*** Source information Section Begins ***

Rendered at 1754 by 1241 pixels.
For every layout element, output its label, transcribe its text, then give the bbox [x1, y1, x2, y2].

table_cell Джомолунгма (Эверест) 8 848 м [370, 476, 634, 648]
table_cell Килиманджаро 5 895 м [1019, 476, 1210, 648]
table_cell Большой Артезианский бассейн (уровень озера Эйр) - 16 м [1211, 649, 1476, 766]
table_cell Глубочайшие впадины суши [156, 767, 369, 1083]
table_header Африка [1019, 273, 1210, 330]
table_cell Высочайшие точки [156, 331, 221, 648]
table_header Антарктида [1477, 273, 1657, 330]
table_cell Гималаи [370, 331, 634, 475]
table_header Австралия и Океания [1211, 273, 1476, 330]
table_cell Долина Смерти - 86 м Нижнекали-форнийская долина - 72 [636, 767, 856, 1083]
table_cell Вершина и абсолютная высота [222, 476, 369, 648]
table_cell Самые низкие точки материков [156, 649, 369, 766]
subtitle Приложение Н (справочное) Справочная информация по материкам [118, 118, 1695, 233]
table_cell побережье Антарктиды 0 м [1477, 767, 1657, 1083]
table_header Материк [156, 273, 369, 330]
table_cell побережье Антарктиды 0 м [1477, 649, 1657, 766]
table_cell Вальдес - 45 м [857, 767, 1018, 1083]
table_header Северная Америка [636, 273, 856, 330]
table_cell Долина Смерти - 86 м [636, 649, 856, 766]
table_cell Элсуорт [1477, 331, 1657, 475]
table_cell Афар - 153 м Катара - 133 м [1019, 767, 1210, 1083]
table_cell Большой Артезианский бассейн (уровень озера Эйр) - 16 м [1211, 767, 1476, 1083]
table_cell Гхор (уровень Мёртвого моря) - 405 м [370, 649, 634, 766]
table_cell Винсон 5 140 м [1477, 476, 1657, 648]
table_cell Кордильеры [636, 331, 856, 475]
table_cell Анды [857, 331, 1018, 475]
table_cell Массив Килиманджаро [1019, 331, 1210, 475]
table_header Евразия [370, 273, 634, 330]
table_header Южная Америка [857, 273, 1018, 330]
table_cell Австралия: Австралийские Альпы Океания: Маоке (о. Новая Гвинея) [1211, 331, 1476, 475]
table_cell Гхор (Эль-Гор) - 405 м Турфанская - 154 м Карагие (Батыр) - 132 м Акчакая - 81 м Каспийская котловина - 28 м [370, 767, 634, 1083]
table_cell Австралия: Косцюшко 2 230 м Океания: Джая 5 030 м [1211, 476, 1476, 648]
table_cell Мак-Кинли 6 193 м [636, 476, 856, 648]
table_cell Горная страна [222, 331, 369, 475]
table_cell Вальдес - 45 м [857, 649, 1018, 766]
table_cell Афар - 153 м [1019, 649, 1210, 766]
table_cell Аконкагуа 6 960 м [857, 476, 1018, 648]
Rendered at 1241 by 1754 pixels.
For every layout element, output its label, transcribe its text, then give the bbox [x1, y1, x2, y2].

*** Source information Section Ends ***

Exercise objective: Your answer must be the records above, repeated exactly.

Answer box:
Rendered at 1754 by 1241 pixels.
For every layout element, output its label, transcribe its text, then give the bbox [x1, y1, x2, y2].

table_cell Джомолунгма (Эверест) 8 848 м [370, 476, 634, 648]
table_cell Килиманджаро 5 895 м [1019, 476, 1210, 648]
table_cell Большой Артезианский бассейн (уровень озера Эйр) - 16 м [1211, 649, 1476, 766]
table_cell Глубочайшие впадины суши [156, 767, 369, 1083]
table_header Африка [1019, 273, 1210, 330]
table_cell Высочайшие точки [156, 331, 221, 648]
table_header Антарктида [1477, 273, 1657, 330]
table_cell Гималаи [370, 331, 634, 475]
table_header Австралия и Океания [1211, 273, 1476, 330]
table_cell Долина Смерти - 86 м Нижнекали-форнийская долина - 72 [636, 767, 856, 1083]
table_cell Вершина и абсолютная высота [222, 476, 369, 648]
table_cell Самые низкие точки материков [156, 649, 369, 766]
subtitle Приложение Н (справочное) Справочная информация по материкам [118, 118, 1695, 233]
table_cell побережье Антарктиды 0 м [1477, 767, 1657, 1083]
table_header Материк [156, 273, 369, 330]
table_cell побережье Антарктиды 0 м [1477, 649, 1657, 766]
table_cell Вальдес - 45 м [857, 767, 1018, 1083]
table_header Северная Америка [636, 273, 856, 330]
table_cell Долина Смерти - 86 м [636, 649, 856, 766]
table_cell Элсуорт [1477, 331, 1657, 475]
table_cell Афар - 153 м Катара - 133 м [1019, 767, 1210, 1083]
table_cell Большой Артезианский бассейн (уровень озера Эйр) - 16 м [1211, 767, 1476, 1083]
table_cell Гхор (уровень Мёртвого моря) - 405 м [370, 649, 634, 766]
table_cell Винсон 5 140 м [1477, 476, 1657, 648]
table_cell Кордильеры [636, 331, 856, 475]
table_cell Анды [857, 331, 1018, 475]
table_cell Массив Килиманджаро [1019, 331, 1210, 475]
table_header Евразия [370, 273, 634, 330]
table_header Южная Америка [857, 273, 1018, 330]
table_cell Австралия: Австралийские Альпы Океания: Маоке (о. Новая Гвинея) [1211, 331, 1476, 475]
table_cell Гхор (Эль-Гор) - 405 м Турфанская - 154 м Карагие (Батыр) - 132 м Акчакая - 81 м Каспийская котловина - 28 м [370, 767, 634, 1083]
table_cell Австралия: Косцюшко 2 230 м Океания: Джая 5 030 м [1211, 476, 1476, 648]
table_cell Мак-Кинли 6 193 м [636, 476, 856, 648]
table_cell Горная страна [222, 331, 369, 475]
table_cell Вальдес - 45 м [857, 649, 1018, 766]
table_cell Афар - 153 м [1019, 649, 1210, 766]
table_cell Аконкагуа 6 960 м [857, 476, 1018, 648]
Rendered at 1241 by 1754 pixels.
For every layout element, output its label, transcribe its text, then give the bbox [x1, y1, x2, y2].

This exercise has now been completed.